Following up an already impressive album (the self-released CDR and cassette reissued II) is never an easy feat, but Chicago's Sun Splitter have done just that. Continuing their doom metal/rock/industrial hybrid sound with an even greater level of polish, as well as going a bit more experimental at times, the sequel may even surpass the predecessor.
Sun Splitter's debut managed to encapsulate all of the things I enjoy about heavy metal music (sludgy, memorable riffs, an appropriately dark atmosphere), without much emphasis on the stuff I have never been fond of (overwrought cookie monster vocals, trite blasphemy, etc). They continue that approach here, and continuing to use a stiff drum machine that hints at the brilliance of early Godflesh without sounding like an intentional copy.
"The Serpent’s Gold Death" exemplifies this, and does a wonderful job at encapsulating the album as a whole: opening with weird, mangled sounds, it does not take long before a bass heavy low-end guitar riff kicks the door in, with a metronomic drum machine along for the ride.
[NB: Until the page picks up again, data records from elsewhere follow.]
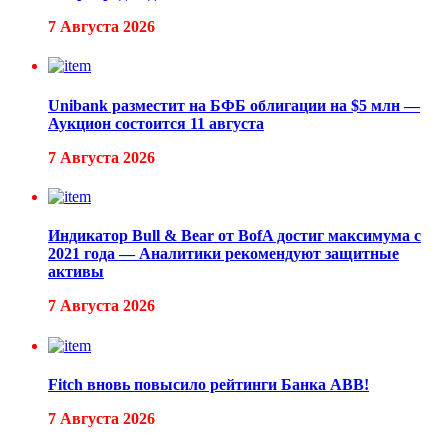
7 Августа 2026
Unibank разместит на БФБ облигации на $5 млн —
Аукцион состоится 11 августа
7 Августа 2026
Индикатор Bull & Bear от BofA достиг максимума с
2021 года — Аналитики рекомендуют защитные
активы
7 Августа 2026
Fitch вновь повысило рейтинги Банка ABB!
7 Августа 2026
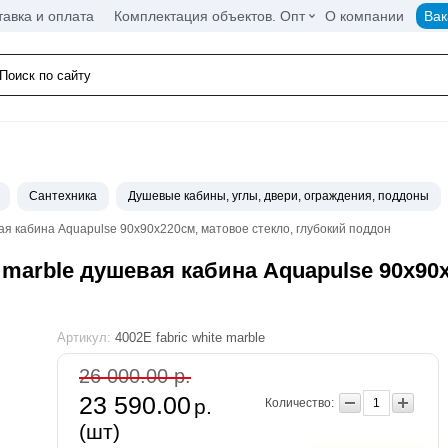
тавка и оплата
Комплектация объектов. Опт
О компании
Вак
Сантехника
Душевые кабины, углы, двери, ограждения, поддоны
вая кабина Aquapulse 90х90х220см, матовое стекло, глубокий поддон
te marble душевая кабина Aquapulse 90х90
Артикул:
4002E fabric white marble
26 000.00 р.
23 590.00
р.
Количество:
(шт)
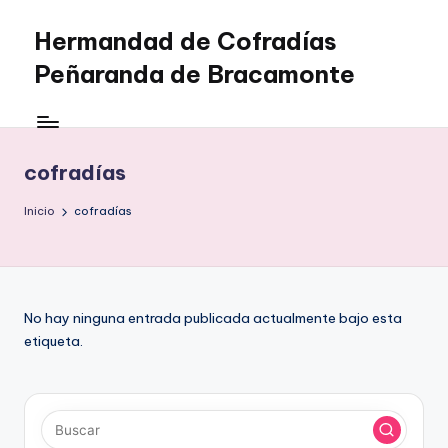
Hermandad de Cofradías
Saltar
al
Peñaranda de Bracamonte
contenido
cofradías
Inicio
cofradías
No hay ninguna entrada publicada actualmente bajo esta
etiqueta.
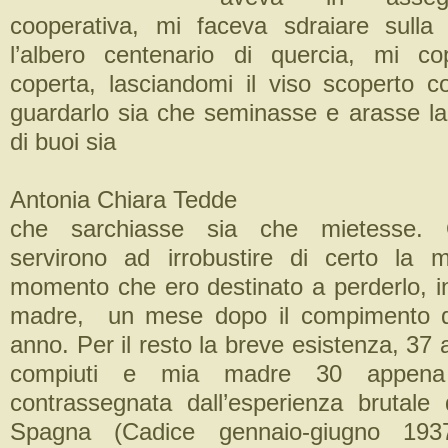
cooperativa, mi faceva sdraiare sulla 
l’albero centenario di quercia, mi c
coperta, lasciandomi il viso scoperto c
guardarlo sia che seminasse e arasse la 
di buoi sia
Antonia Chiara Tedde
che sarchiasse sia che mietesse.
servirono ad irrobustire di certo la m
momento che ero destinato a perderlo, 
madre, un mese dopo il compimento d
anno. Per il resto la breve esistenza, 37
compiuti e mia madre 30 appena 
contrassegnata dall’esperienza brutale 
Spagna (Cadice gennaio-giugno 1937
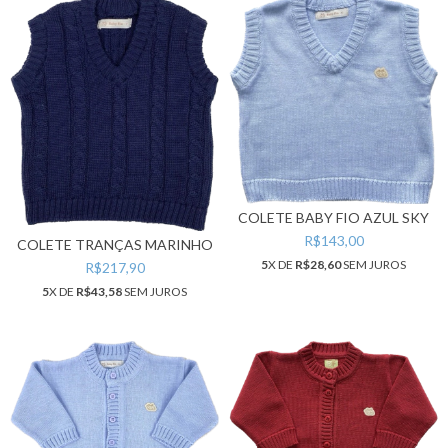
COLETE BABY FIO AZUL SKY
R$143,00
COLETE TRANÇAS MARINHO
5
X DE
R$28,60
SEM JUROS
R$217,90
5
X DE
R$43,58
SEM JUROS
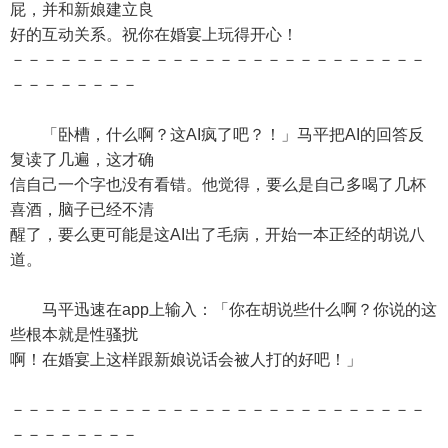
屁，并和新娘建立良
好的互动关系。祝你在婚宴上玩得开心！
－－－－－－－－－－－－－－－－－－－－－－－－－－
－－－－－－－－
「卧槽，什么啊？这AI疯了吧？！」马平把AI的回答反
复读了几遍，这才确
信自己一个字也没有看错。他觉得，要么是自己多喝了几杯
喜酒，脑子已经不清
醒了，要么更可能是这AI出了毛病，开始一本正经的胡说八
道。
马平迅速在app上输入：「你在胡说些什么啊？你说的这
些根本就是性骚扰
啊！在婚宴上这样跟新娘说话会被人打的好吧！」
－－－－－－－－－－－－－－－－－－－－－－－－－－
－－－－－－－－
While the vocals show up later on, they are both so heavily processed to be nearly unrecognizable, and low enough in the mix to compliment, rather than dominate the rest of the instrumentation.
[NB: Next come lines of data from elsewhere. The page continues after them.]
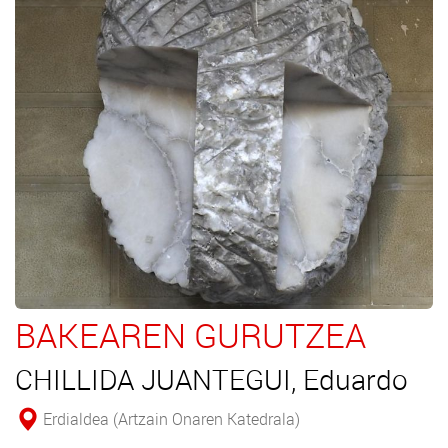
BAKEAREN GURUTZEA
CHILLIDA JUANTEGUI, Eduardo
Erdialdea (Artzain Onaren Katedrala)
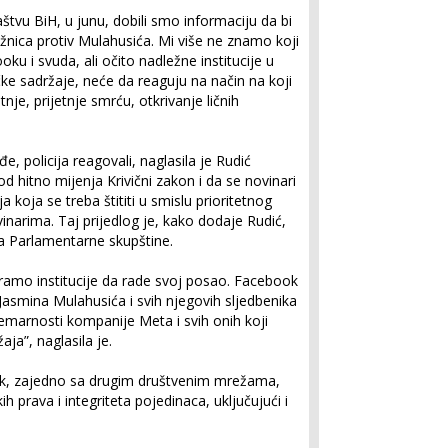
tvu BiH, u junu, dobili smo informaciju da bi
žnica protiv Mulahusića. Mi više ne znamo koji
oku i svuda, ali očito nadležne institucije u
ačke sadržaje, neće da reaguju na način na koji
nje, prijetnje smrću, otkrivanje ličnih
đe, policija reagovali, naglasila je Rudić
od hitno mijenja Krivični zakon i da se novinari
a koja se treba štititi u smislu prioritetnog
narima. Taj prijedlog je, kako dodaje Rudić,
a Parlamentarne skupštine.
mo institucije da rade svoj posao. Facebook
Jasmina Mulahusića i svih njegovih sljedbenika
nemarnosti kompanije Meta i svih onih koji
ja”, naglasila je.
k, zajedno sa drugim društvenim mrežama,
kih prava i integriteta pojedinaca, uključujući i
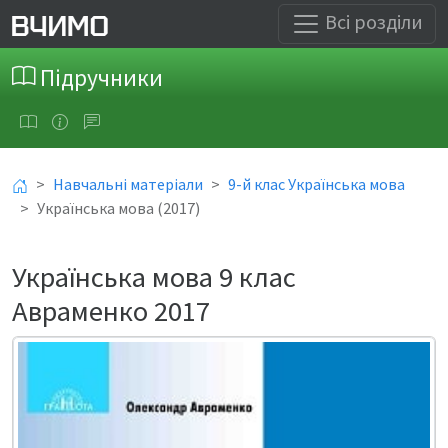
Всі розділи
Підручники
Навчальні матеріали
9-й клас Українська мова
Українська мова (2017)
Українська мова 9 клас
Авраменко 2017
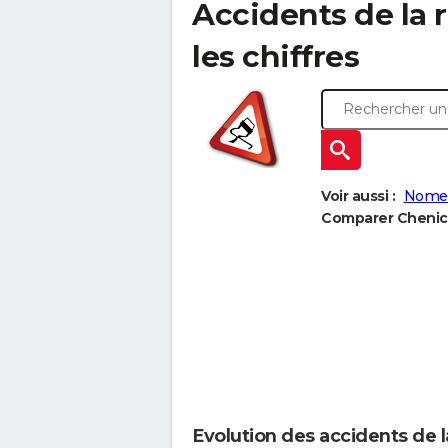
Accidents de la r
les chiffres
Voir aussi :
Nomen
Comparer Chenicou
Evolution des accidents de l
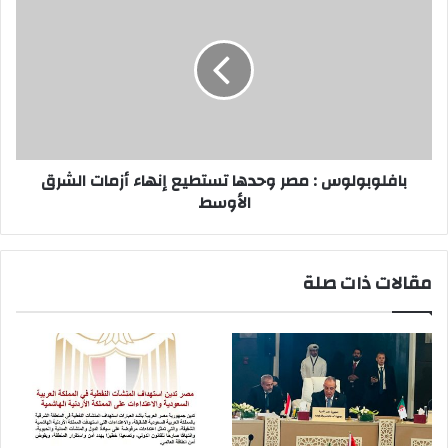
:
مصر
وحدها
تستطيع
إنهاء
أزمات
الشرق
الأوسط
بافلوبولوس : مصر وحدها تستطيع إنهاء أزمات الشرق
الأوسط
مقالات ذات صلة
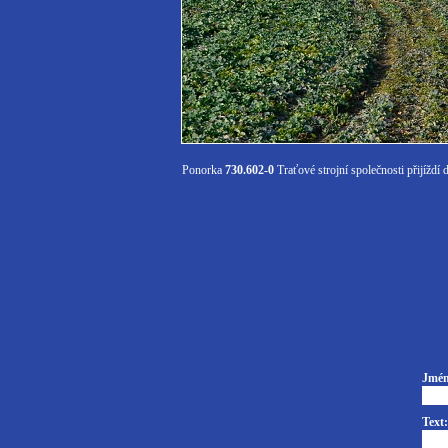
Ponorka
730.602-0
Traťové strojní společnosti přijížd
Jmén
Text:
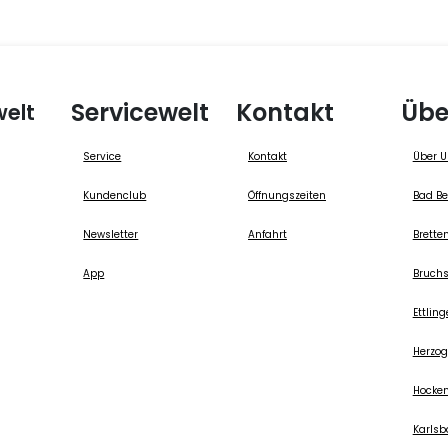
Servicewelt
Kontakt
Übe
elt
Service
Kontakt
Über U
Kundenclub
Öffnungszeiten
Bad Be
Newsletter
Anfahrt
Brette
App
Bruchs
Ettlin
Herzo
Hocke
Karlsb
"Eye of Jupiter" trades in similar wares, with its immediate feedback and stuttering kick drum, but with relatively clean guitar tone that hints at the best of '70s hard rock balancing out the harshness. Between this, constantly evolving guitar sounds, and a bit of organ, the track shows more variety in six minutes than most bands do for an entire album, but each segment flows nicely into the next, not coming across like rough jump cuts or forced changes.
It is on the two longer pieces that the band goes for some more experimental sounds and changes. "Parasitic Machine" starts out with a simple mechanical rhythm and diverse guitar lines, locking into a steadier groove than the preceding "Eye of Jupiter", but not in a dull fashion. At about the halfway point, the heaviness falls away into cold, frigid lands of ambience. The piece slowly builds back up, but never gets to the intensity that it began with.
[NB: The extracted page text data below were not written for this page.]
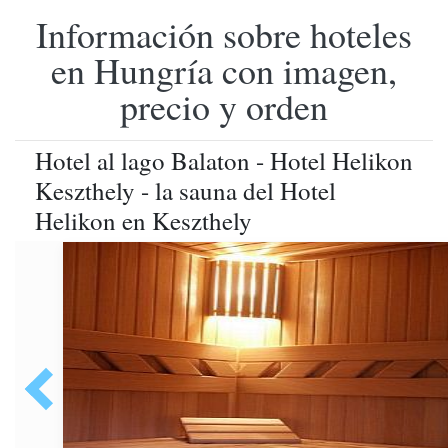
Información sobre hoteles
en Hungría con imagen,
precio y orden
Hotel al lago Balaton - Hotel Helikon
Keszthely - la sauna del Hotel
Helikon en Keszthely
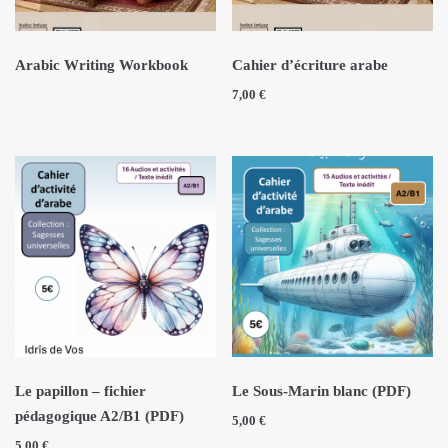
ÉCRITS DE L’AUTEUR
ARTICLES
Arabic Writing Workbook
Cahier d’écriture arabe
BLOG
7,00
€
CONTACT
QUI S.N.
RECRUTEMENT
Le papillon – fichier
Le Sous-Marin blanc (PDF)
pédagogique A2/B1 (PDF)
5,00
€
5,00
€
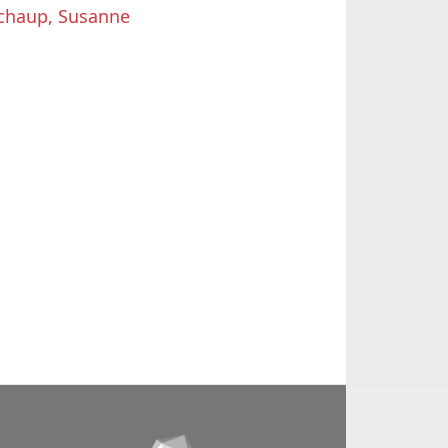
chaup, Susanne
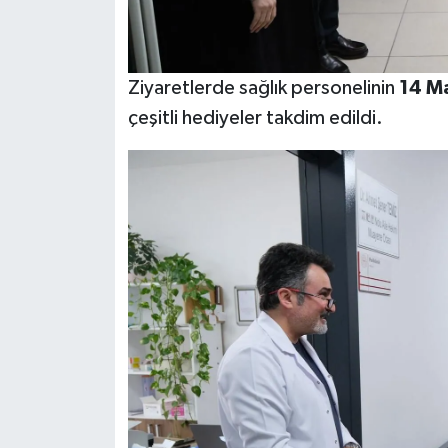
Ziyaretlerde sağlık personelinin
14 M
çeşitli hediyeler takdim edildi.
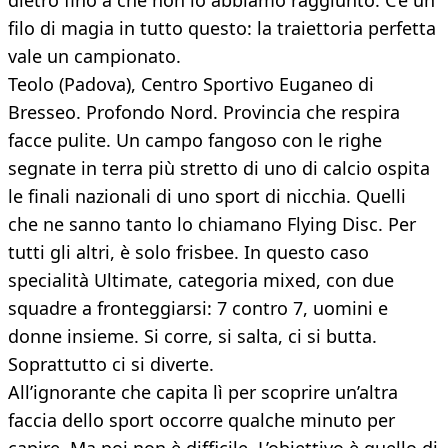
dietro fino a che non lo abbiamo raggiunto. C’è un
filo di magia in tutto questo: la traiettoria perfetta
vale un campionato.
Teolo (Padova), Centro Sportivo Euganeo di
Bresseo. Profondo Nord. Provincia che respira
facce pulite. Un campo fangoso con le righe
segnate in terra più stretto di uno di calcio ospita
le finali nazionali di uno sport di nicchia. Quelli
che ne sanno tanto lo chiamano Flying Disc. Per
tutti gli altri, è solo frisbee. In questo caso
specialità Ultimate, categoria mixed, con due
squadre a fronteggiarsi: 7 contro 7, uomini e
donne insieme. Si corre, si salta, ci si butta.
Soprattutto ci si diverte.
All’ignorante che capita lì per scoprire un’altra
faccia dello sport occorre qualche minuto per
"Two Cold Oceans" takes a more dramatic approach: slowly building up from a calm, organ driven opening, it quickly locks into a doomy, but propulsive rhythm. As it builds upon itself, it eventually launches into a full on cacophony with only the vestiges of guitar identifiable. The piece then collapses, closing the album with echoed voices and mutilated loops.
III keeps Sun Splitter's unique take on metal to its next logical stage. Sticking with the catchy riffs and machine beats that work so well, but adding in an even more prominent focus on abstract textures and dissonant distortion makes for an extremely powerful album, one that shows there is little chance of these guys succumbing to the stagnant repetition that so many lesser metal bands fall prey to.